Tuesday, July 17, 2012
Mademoiselle Chambon (2009)
If you don't like movies with limited dialogue and smoldering emotions, run, do not walk, away from this movie. It is the sort of repressed love story that the French have mastered like no other film culture, and this is a spectacular version of the genre. Characters suppressing volcanic emotions that can be decoded only by reading expressions and body language give the movie a complexity and tension that transcend words--or, if you aren't into that sort of thing, make a trip to the concession stand seem like a good idea.
The film examines a possible love affair and its consequences, with three main characters — Jean (Vincent Lindon), a mason; his wife, Anne Marie (Aure Atika), who works in a book factory; and Véronique Chambon (Sandrine Kiberlain), their son’s unmarried grammar school teacher.
The story is simple. The happily married Jean falls under the spell of Véronique after being invited to the class of his son, Jérémy, to talk about his occupation.
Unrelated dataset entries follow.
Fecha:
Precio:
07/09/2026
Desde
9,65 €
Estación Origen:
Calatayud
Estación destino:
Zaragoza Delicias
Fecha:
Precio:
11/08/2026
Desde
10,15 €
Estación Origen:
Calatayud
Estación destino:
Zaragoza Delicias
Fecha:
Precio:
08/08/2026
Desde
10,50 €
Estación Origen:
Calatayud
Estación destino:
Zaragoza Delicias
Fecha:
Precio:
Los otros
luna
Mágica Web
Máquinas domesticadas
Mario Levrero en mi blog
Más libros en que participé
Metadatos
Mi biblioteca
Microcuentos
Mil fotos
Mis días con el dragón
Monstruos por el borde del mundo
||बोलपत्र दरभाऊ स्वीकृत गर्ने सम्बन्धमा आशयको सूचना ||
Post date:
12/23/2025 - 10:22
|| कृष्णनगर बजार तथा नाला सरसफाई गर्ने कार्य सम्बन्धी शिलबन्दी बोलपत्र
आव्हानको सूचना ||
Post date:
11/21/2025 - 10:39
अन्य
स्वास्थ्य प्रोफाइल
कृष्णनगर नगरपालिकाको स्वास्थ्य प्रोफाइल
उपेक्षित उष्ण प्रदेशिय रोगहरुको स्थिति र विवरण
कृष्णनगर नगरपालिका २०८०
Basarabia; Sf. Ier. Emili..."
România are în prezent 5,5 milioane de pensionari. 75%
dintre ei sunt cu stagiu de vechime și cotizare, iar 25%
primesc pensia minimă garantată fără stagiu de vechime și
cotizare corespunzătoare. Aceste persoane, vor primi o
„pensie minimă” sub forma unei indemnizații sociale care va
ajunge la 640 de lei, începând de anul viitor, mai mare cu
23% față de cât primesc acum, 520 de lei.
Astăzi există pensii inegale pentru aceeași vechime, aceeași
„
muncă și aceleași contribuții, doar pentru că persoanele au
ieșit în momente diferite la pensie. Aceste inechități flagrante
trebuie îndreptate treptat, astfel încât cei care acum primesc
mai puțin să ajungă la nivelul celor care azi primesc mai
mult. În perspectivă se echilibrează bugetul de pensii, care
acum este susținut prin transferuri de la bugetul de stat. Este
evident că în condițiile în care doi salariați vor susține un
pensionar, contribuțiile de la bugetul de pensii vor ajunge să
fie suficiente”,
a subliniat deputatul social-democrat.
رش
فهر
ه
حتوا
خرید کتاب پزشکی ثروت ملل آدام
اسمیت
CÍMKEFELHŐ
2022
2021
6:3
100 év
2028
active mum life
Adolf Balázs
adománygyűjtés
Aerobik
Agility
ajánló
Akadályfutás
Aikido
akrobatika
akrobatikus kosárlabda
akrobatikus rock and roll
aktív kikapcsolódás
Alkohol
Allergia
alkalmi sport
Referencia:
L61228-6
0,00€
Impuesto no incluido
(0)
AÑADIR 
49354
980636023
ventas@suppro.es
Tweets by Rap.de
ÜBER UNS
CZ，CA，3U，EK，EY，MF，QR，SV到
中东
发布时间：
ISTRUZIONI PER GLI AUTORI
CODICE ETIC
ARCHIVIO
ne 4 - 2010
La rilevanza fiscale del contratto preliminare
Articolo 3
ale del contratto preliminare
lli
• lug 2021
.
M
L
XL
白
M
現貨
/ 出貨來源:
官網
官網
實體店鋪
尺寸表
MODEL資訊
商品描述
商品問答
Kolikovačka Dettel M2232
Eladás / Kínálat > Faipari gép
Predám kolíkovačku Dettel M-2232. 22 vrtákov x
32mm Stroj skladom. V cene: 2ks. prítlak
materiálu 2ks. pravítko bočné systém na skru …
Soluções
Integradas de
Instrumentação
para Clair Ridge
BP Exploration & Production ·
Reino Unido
Jean’s description to the schoolchildren of how to build a house was a lecture on how to build a comfortable, bourgeois life on a solid foundation, and it captures Véronique's imagination. She starts to look at him in a different way. The same happens for him when later he hears Véronique play the violin. He is transported by the romantic melody by the Hungarian composer Ferenc von Vecsey to a place that he cannot go without the music. They fall for each other--hard--and for reasons of their personalities, not their looks or their money or their status.
The complication is that Jean is a traditional family man. He has a wife who is also his friend, a son he adores, and he is devoted to his frail 80-year-old father, whom he visits regularly in a retirement home. So a torrid love affair is not what he was looking for, and once his wife tells him she is again pregnant, he knows in both his heart andhis head that Véronique is not a long term possibility.
But boy oh boy does it hurt. A questioning look exchanged and held for a half-second, the trembling of a lower lip, a stride that is a little too purposeful, a conversation that breaks into an uncomfortable silence: these are the signs of potentially life-altering choices and incipient chaos. And Jean's wife sees it as clearly as Jean and Véronique do. There are twists en route to the ending, where the inevitable must happen, reminding one to avoid falling for the impossible choices.
Personal upheavals are as consequential in people’s lives as shattering world events--beware.